Re: [PATCH 0/4] PCI SMC conduit, now with DT support
From: Pali Rohár
Date: Thu Aug 18 2022 - 17:55:16 EST
On Tuesday 16 August 2022 08:59:05 Catalin Marinas wrote:
> Hi Jeremy,
>
> On Thu, Jul 28, 2022 at 12:20:55PM -0500, Jeremy Linton wrote:
> > On 7/26/22 06:40, Will Deacon wrote:
> > > On Mon, Jul 25, 2022 at 11:39:01AM -0500, Jeremy Linton wrote:
> > > > This is a rebase of the later revisions of [1], but refactored
> > > > slightly to add a DT method as well. It has all the same advantages of
> > > > the ACPI method (putting HW quirks in the firmware rather than the
> > > > kernel) but now applied to a 'pci-host-smc-generic' compatible
> > > > property which extends the pci-host-generic logic to handle cases
> > > > where the PCI Config region isn't ECAM compliant. With this in place,
> > > > and firmware managed clock/phy/etc its possible to run the generic
> > > > driver on hardware that isn't what one would consider standards
> > > > compliant PCI root ports.
> > >
> > > I still think that hiding the code in firmware because the hardware is
> > > broken is absolutely the wrong way to tackle this problem and I thought
> > > the general idea from last time was that we were going to teach Linux
> > > about the broken hardware instead [1]. I'd rather have the junk where we
> > > can see it, reason about it and modify it.
> [...]
> > Is it the official position of the Linux kernel maintainers that they will
> > refuse to support future Arm standards in order to gate keep specific
> > hardware platforms?
>
> (just back from holiday; well, briefly, going away for a few days soon)
>
> We shouldn't generalise what maintainers wwould accept or not. We decide
> on a case by case basis. With speculative execution mitigations, for
> example, we try to do as much as we can in the kernel but sometimes
> that's just not possible, hence an EL3 call and we'd rather have this
> standardised (e.g. custom branch loops to flush the branch predictor if
> possible from the normal world, secure call if not).
>
> You mention PSCI but that's not working around broken hardware, it was a
> concious decision from the start to standardise the booting protocol and
> CPU power management.
>
> Now this PCI SMC protocol was simply created because hardware did not
> comply with another PCI standard that has been around for a long time.

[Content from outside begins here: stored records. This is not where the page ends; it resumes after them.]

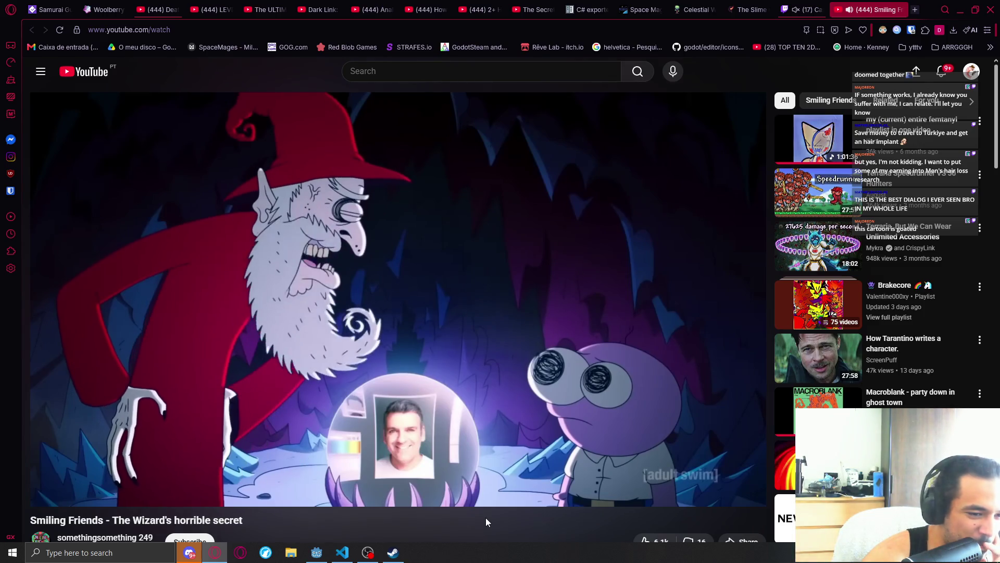
- Let the Smiling Friends clip play to its end screen, then return to the editor
mouse_move(481, 503)
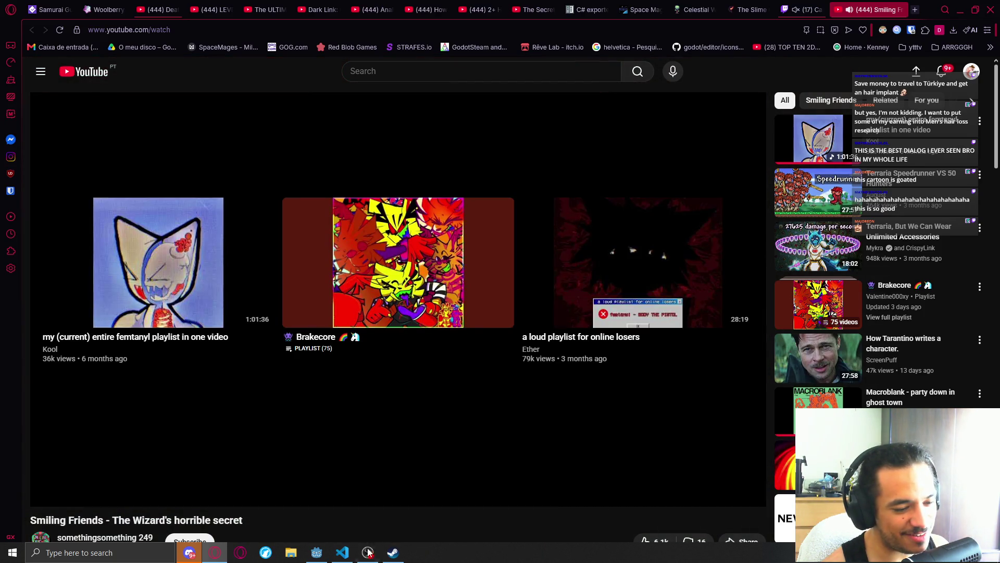
click(368, 553)
- Bring Godot back and clear the 22 errors in the Debugger's Errors list
click(664, 419)
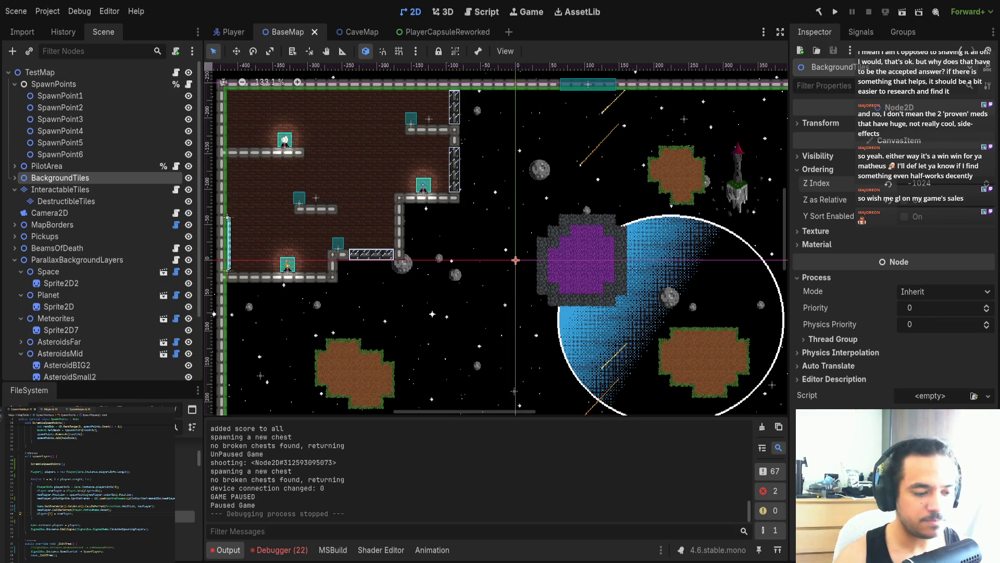
click(280, 550)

> As with the speculative execution mitigations, we'd rather work around
> broken hardware in the kernel first and, if it's not possible, we can
> look at a firmware interface (and ideally standardised). Do you have an
> example where we cannot work around the PCI hardware bugs in the kernel
> and EL3 firmware involvement is necessary?
>
> So, in summary, Arm Ltd proposing a new standard because hardware
> companies can't be bothered with an existing one is not an argument for
> accepting its support in the Linux kernel. This PCI SMC conduit is not
> presented as a hardware bug workaround interface but rather as an
> alternative to ECAM (and, yes, the kernel maintainers can choose not to
> support specific "standards" in Linux).
Hello! I think that this PCI SMC could be already marked as deprecated
as Linux can use "native" drivers to access PCIe config space, without
need to use any kind of RPC mechanism, like ARM SMC.
Note that for example kernel driver phy-mvebu-a3700-comphy.c was
converted from ARM SMC API to true "native" linux driver which touch
hardware directly (and does not use RPC API). And this is the right
direction, stop using RPC APIs in kernel and configure hardware
directly without need to depends on firmware, SMC or any other SW which
is running on CPU. Depending on the firmware or its functionality which
access same HW as kernel itself, is always nightmare. x86 developers
have enough experience with BIOS and its poor implementations and there
was for a long time direction to not use x86 BIOS and rather communicate
with hardware directly. And if PCIe hardware is broken? Well, PCIe
controller drivers should be extended to handle or workaround it. I have
already sent lot of patches for Marvell PCIe controllers to workaround
HW design issues, so similarly it should be done for other (known
broken) vendor HW.
So in my opinion, instead of PCI SMC, kernel PCIe controller drivers
should be fixed to correctly access PCIe config space and completely
deprecate/remove this PCI SMC from kernel. And if PCI SMC has not landed
in kernel yet, even better, because deprecation step can be skipped.